My Hotline to the World -

The Internet. This is not a good thing. Noooo – not a good thing at all. I waste a frightening amount of time reading other people’s blogs, Facebooking, browsing news and currents affairs sites, and generally farting about. Bad writer. Bad, bad, bad writer!

Still More Research -

A heaping pile of Mills & Boon novels.

Okay, seriously, the wind is going to change and your face will stay like that forever. Stop smirking!

The bug has bitten again – renewing my determination to break into the romantic fiction mass market. (In between my “real” writing, of course.) So I’m working my way through a whole stack of M&Bs to familiarise myself with the latest trends. Too fascinating for words. Did you know that the most common plotline across all imprints is for the hero and heroine somehow to get married before they actually fall in love? Think autocratic billionaire hires spirited ingenue to provide him with heir … and then falls in love with her. As you do.

So there you go. What I’m really, REALLY reading. Don’t say I didn’t warn you.

Mills & Boon Dreams

Has anyone on this site ever sold a book to Mills & Boon? For real? If so, you have my undying RESPECT.

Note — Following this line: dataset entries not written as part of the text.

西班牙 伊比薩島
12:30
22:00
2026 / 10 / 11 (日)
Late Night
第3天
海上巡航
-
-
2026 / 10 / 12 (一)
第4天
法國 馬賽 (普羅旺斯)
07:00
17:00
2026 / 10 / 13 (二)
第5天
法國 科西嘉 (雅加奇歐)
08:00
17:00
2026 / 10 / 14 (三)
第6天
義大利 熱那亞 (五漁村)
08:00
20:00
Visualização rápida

My adventures with mass-market romance began when I was in my Honours years at Rhodes University. I made the mistake of reading Florence King’s “Confessions of a Failed Southern Lady,” in which she describes how she kicked off her writing career by producing reams and reams of pulp fiction. Very lucratively too.

I had always known that I wanted to write – the only question was what day job to take up in the meanwhile. Journalism was winning by a short head until Florence came along and filled my head with crazy dreams. Why not just skip the whole day-job part and cut straight to the paid author part? Yes! Genius!

So after graduating I horrified my friends, family and well-wishers (and mainly my mother) by NOT applying for an internship at the Weekly Mail, Financial Mail, Business Day or wherever. Instead I got a job as a waitress by night and settled down at my manual typewriter by day to produce my first romance.

That original effort was pretty crap, to be honest. I can’t really blame them for turning it down. It was far too riddled with sub-plots for one thing, and didn’t have nearly enough face-to-face time between the hero and heroine. The second effort was better, but I messed up in a big way by setting it in London or New York or some other city that I had only the scantiest knowledge of.


I’d begun to realise that M&B authors tended to set their novels in their own home towns, so my next opus took place in Jo’burg.

Rejected again.

Oh, my God! The agony. The heartburning. The masochistic determination to try again.

It had also dawned on me that M&B actually PREFER to receive 3 sample chapters plus a synopsis rather than a whole novel. This was very good news. Why write 50,000 words if you don’t have to, right? So the next four attempts were just 3 chapters long, and the rejections came boomeranging back. I beat my head briskly against the sturdy surface of my Hermes Ambassador. Why, why, why? This was not rocket science, ffs. WHY could I not get it right?

Especially when I’d got the sex scenes down to such a fine art. And trust me it’s not easy to work a celestial sex scene into the third chapter of a novel when the hero and heroine cannot officially get it together until the last line of the final page. But, I managed it. And those sex scenes were, if I do say so myself, deliciously baroque.

By this time, my benighted “gap year” had limped to a close and I enrolled at Wits for a Masters degree in English lit. And yes, I did have a few more goes at popular romance after that, and no – not one of them succeeded.

So if any of you has ever got it right and managed to crack into the M&B market, I abase myself at your feet. And ask just one question.

How the hell did you do it???

The Blog Ate My Homework

I have a Secret Fear.

Would you like to hear about it?

Okay – here goes. My Secret Fear is that when I start blogging I shall stop writing.

This is not quite as bonkers as it might sound. I’ve seen it happen, you see. To people I know quite well. In fact, I am personally acquainted with at least two individuals who would be successful, published authors today had they not allowed themselves to get sucked into the black hole of blogging.